*** EXTRACTED RECORDS ***
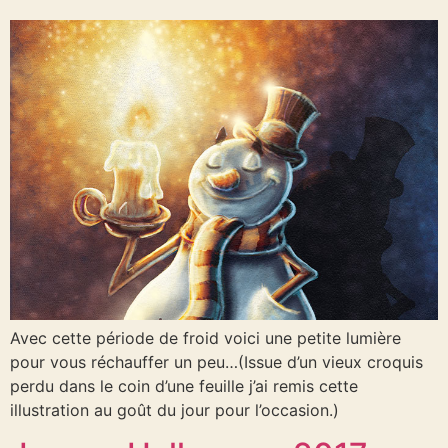
Avec cette période de froid voici une petite lumière
pour vous réchauffer un peu…(Issue d’un vieux croquis
perdu dans le coin d’une feuille j’ai remis cette
illustration au goût du jour pour l’occasion.)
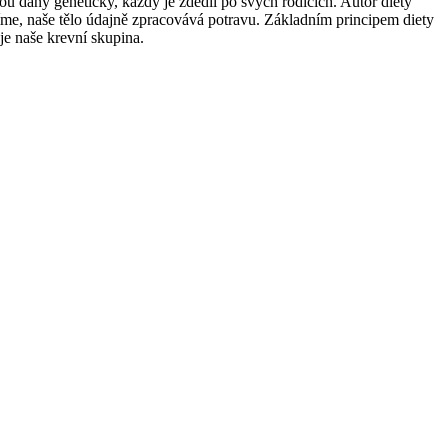
ou dány geneticky, každý je zdědil po svých rodičích. Autor diety
říme, naše tělo údajně zpracovává potravu. Základním principem diety
je naše krevní skupina.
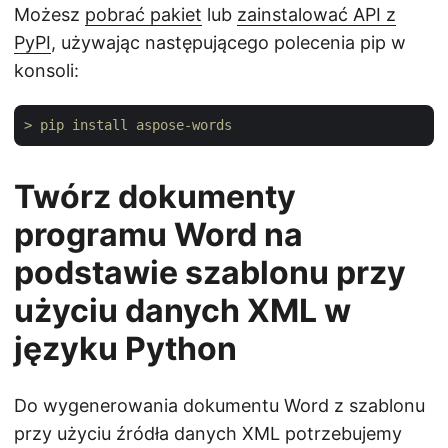
Możesz
pobrać pakiet
lub
zainstalować API z
PyPI
, używając następującego polecenia pip w
konsoli:
> pip install aspose-words
Twórz dokumenty
programu Word na
podstawie szablonu przy
użyciu danych XML w
języku Python
Do wygenerowania dokumentu Word z szablonu
przy użyciu źródła danych XML potrzebujemy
*** End of EXTRACTED RECORDS ***
Copy every line from the data that includes the string "pour".

> SOLUTION TO THIS PROBLEM
pour vous réchauffer un peu…(Issue d’un vieux croquis
illustration au goût du jour pour l’occasion.)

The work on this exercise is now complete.